Indian Union Budget 2021-22: In order to remove the tax arbitrage among unit-linked insurance coverage plans (Ulips) and equity mutual fund investments for higher-worth investors, the government has removed the tax exemption on maturity proceeds of Ulips purchased following February 1, 2021 with an annual aggregate premium of more than Rs 2.5 lakh. The gains will now be subjected to lengthy-term capital gains (LTCG) tax applicable to all equity-oriented investments. However, there will be no tax on proceeds in case of death of the policyholder.

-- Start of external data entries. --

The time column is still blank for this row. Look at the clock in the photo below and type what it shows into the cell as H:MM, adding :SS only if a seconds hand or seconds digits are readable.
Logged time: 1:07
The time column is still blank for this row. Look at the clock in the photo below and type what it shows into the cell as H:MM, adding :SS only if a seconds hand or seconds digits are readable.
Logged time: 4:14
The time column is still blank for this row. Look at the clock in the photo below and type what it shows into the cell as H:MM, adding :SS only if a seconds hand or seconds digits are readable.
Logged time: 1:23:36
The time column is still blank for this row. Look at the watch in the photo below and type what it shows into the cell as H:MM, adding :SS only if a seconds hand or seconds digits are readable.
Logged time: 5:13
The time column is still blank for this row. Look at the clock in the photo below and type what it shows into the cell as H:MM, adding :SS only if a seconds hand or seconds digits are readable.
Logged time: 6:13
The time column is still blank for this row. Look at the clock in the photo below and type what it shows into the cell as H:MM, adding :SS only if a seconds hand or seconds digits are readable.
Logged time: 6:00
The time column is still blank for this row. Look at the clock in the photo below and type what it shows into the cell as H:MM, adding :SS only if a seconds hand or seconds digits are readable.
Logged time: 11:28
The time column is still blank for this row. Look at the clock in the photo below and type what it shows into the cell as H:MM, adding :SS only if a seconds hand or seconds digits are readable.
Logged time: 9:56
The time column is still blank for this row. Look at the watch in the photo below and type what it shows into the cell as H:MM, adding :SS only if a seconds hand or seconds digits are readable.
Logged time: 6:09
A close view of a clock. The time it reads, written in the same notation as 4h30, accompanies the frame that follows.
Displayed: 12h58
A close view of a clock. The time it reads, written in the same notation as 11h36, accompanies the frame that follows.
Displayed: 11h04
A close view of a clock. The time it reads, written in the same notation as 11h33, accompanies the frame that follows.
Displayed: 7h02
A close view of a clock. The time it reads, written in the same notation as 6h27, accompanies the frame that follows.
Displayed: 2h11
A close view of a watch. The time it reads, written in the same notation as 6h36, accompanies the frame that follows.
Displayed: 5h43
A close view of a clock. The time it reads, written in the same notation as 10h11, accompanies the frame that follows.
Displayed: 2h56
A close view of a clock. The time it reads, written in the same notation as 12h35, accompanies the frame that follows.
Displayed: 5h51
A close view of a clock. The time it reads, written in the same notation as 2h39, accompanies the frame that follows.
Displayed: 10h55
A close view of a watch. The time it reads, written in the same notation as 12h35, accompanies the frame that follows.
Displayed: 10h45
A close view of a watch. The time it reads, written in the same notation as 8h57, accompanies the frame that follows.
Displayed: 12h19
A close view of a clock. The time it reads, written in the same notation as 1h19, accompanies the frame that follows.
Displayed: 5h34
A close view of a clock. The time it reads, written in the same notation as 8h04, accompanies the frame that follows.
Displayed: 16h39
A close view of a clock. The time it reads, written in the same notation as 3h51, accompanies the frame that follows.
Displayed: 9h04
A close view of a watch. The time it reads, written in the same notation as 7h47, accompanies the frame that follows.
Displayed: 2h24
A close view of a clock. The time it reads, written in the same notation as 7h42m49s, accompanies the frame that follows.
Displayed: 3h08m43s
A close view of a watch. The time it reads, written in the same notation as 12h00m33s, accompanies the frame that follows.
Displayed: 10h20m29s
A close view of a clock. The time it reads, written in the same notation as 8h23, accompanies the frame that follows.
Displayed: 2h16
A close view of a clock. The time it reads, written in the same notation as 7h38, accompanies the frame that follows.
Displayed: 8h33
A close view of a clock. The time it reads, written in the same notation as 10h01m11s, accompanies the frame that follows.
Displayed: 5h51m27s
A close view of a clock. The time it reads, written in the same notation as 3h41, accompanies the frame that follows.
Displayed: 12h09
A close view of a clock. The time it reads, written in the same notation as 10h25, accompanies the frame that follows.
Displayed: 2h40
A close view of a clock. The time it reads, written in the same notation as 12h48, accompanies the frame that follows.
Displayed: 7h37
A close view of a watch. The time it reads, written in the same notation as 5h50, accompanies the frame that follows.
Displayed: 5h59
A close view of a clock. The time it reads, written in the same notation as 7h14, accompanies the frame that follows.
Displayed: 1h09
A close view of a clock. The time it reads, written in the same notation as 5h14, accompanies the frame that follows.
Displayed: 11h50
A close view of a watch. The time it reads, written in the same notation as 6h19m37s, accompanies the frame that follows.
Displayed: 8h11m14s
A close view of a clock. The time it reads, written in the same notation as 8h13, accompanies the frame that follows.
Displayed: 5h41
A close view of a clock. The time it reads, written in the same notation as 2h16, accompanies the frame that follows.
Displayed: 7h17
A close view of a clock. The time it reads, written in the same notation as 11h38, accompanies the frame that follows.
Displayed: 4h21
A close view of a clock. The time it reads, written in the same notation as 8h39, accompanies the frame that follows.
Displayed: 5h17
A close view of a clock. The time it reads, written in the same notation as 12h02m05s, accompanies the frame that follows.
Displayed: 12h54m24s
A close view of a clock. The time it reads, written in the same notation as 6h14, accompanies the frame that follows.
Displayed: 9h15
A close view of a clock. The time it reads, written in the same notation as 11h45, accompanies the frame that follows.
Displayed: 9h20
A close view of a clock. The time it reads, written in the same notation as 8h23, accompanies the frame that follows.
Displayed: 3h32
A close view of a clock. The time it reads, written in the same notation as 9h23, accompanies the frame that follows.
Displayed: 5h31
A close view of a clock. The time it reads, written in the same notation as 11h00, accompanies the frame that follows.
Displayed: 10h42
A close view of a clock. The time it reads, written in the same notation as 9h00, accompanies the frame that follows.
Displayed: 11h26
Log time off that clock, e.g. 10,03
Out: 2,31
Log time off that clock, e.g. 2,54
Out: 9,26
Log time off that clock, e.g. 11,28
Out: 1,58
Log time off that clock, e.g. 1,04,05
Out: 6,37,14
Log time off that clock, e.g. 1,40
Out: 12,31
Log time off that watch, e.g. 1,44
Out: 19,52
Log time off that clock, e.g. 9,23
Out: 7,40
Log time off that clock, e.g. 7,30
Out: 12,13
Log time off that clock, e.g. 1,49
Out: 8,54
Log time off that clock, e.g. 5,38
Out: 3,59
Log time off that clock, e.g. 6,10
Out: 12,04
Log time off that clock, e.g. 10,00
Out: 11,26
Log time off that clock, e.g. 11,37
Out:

LTCG from equity-oriented investments with holding period of more than one year are taxed at 10%. In truth, Ulips are industry-linked with a thin crust of life insurance coverage and have a lock-in period of 5 years. The quantity invested in Ulips is eligible for tax deduction beneath Section 80C topic to a maximum of Rs 1.5 lakh a year but with the situation that premium must not exceed 10% of the sum assured.
Level playing field
At present, maturity proceeds of life insurance coverage policies are exempt from tax beneath Section 10 (10D). The government in 2018 re-introduced10% tax on LTCG above Rs 1 lakh from sale of listed equity shares. For the interest of the retail investors, authorities have been asking for a level playing field among equity-mutual funds and Ulips.
Aditya M Agarwal, companion, Mahesh K Agarwal & Company, says as the Budget proposed tax on the maturity proceeds of Ulips, it will encourage persons to look at insurance coverage initially for protection and then for investment. “At present, high net-worth individuals invest high premiums in Ulips as the proceeds are tax-free.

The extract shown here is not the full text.